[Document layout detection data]
- Opening Delimiter -

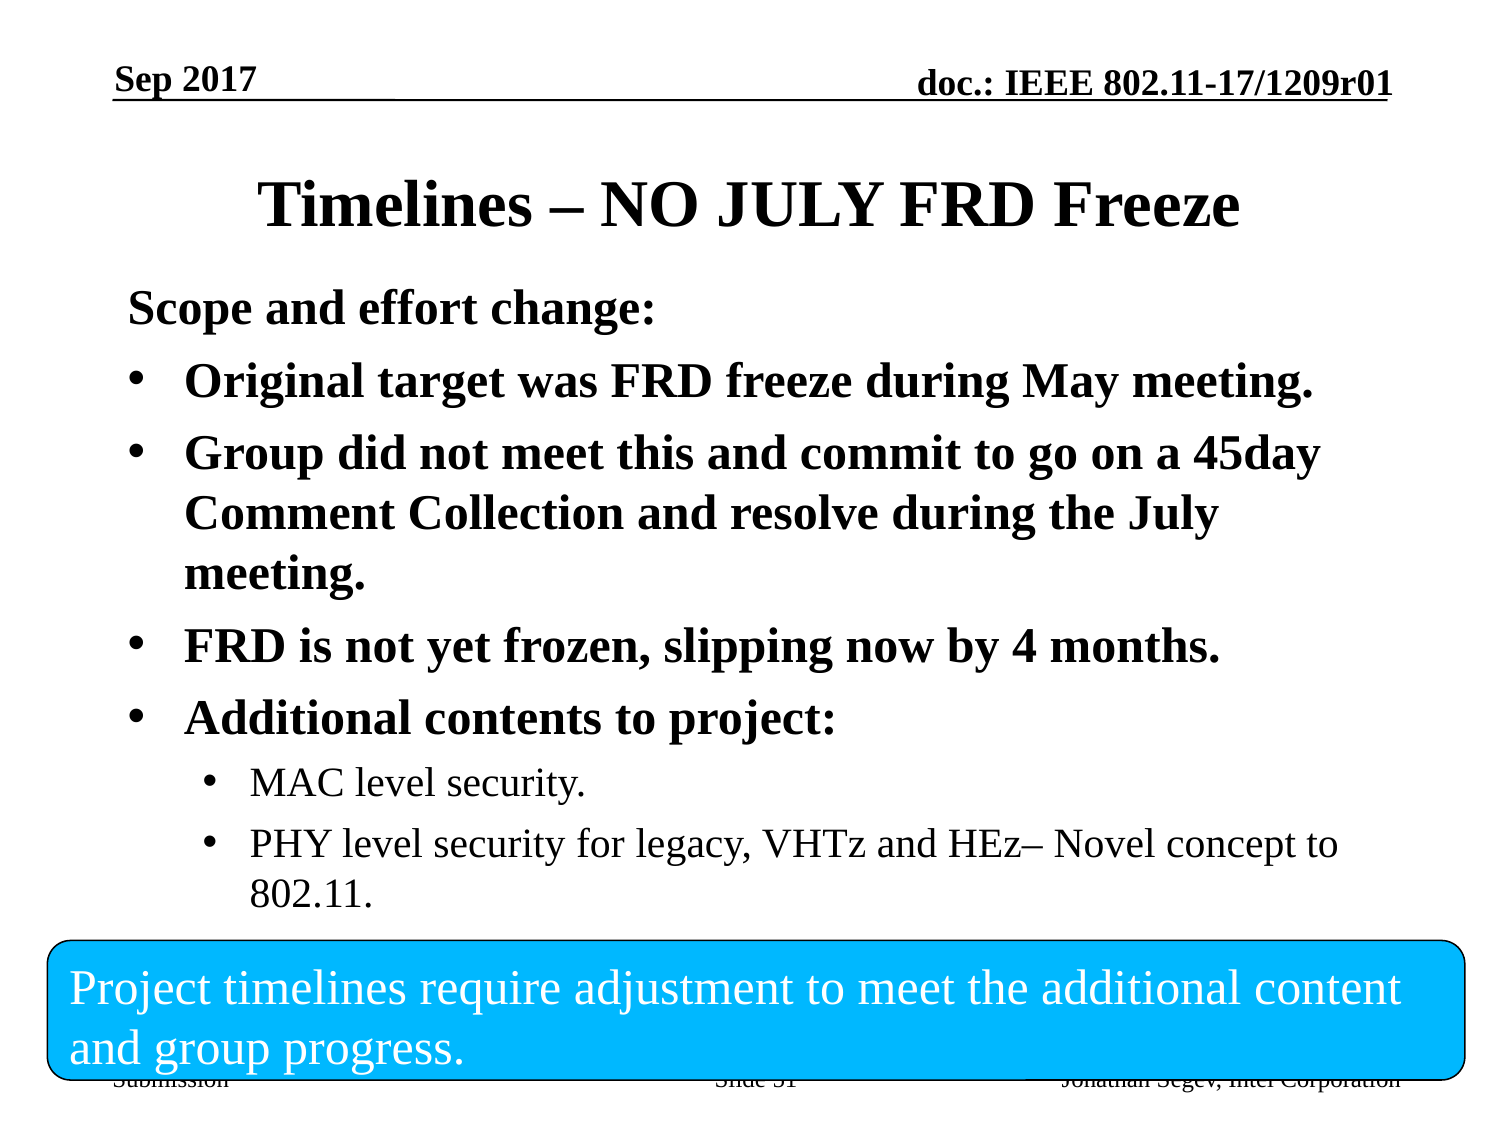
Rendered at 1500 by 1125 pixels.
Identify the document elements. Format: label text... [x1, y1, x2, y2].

list Scope and effort change: Original target was FRD freeze during May meeting. Group did not meet this and commit to go on a 45day Comment Collection and resolve during the July meeting. FRD is not yet frozen, slipping now by 4 months. Additional contents to project: MAC level security. PHY level security for legacy, VHTz and HEz– Novel concept to 802.11. Project timelines required adjustment to meet the additional content. [112, 266, 1388, 940]
footer Jonathan Segev, Intel Corporation [878, 1081, 1402, 1093]
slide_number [114, 54, 423, 100]
title Timelines – NO JULY FRD Freeze [112, 112, 1388, 266]
slide_number Slide 51 [712, 1081, 800, 1123]
text_box Project timelines require adjustment to meet the additional content and group progress. [47, 940, 1465, 1081]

- Closing Delimiter -

Would you output all of the entries above exactly, keeping the pictures out?

> **Exercise output**:
Rendered at 1500 by 1125 pixels.
Identify the document elements. Format: label text... [x1, y1, x2, y2].

list Scope and effort change: Original target was FRD freeze during May meeting. Group did not meet this and commit to go on a 45day Comment Collection and resolve during the July meeting. FRD is not yet frozen, slipping now by 4 months. Additional contents to project: MAC level security. PHY level security for legacy, VHTz and HEz– Novel concept to 802.11. Project timelines required adjustment to meet the additional content. [112, 266, 1388, 940]
footer Jonathan Segev, Intel Corporation [878, 1081, 1402, 1093]
slide_number [114, 54, 423, 100]
title Timelines – NO JULY FRD Freeze [112, 112, 1388, 266]
slide_number Slide 51 [712, 1081, 800, 1123]
text_box Project timelines require adjustment to meet the additional content and group progress. [47, 940, 1465, 1081]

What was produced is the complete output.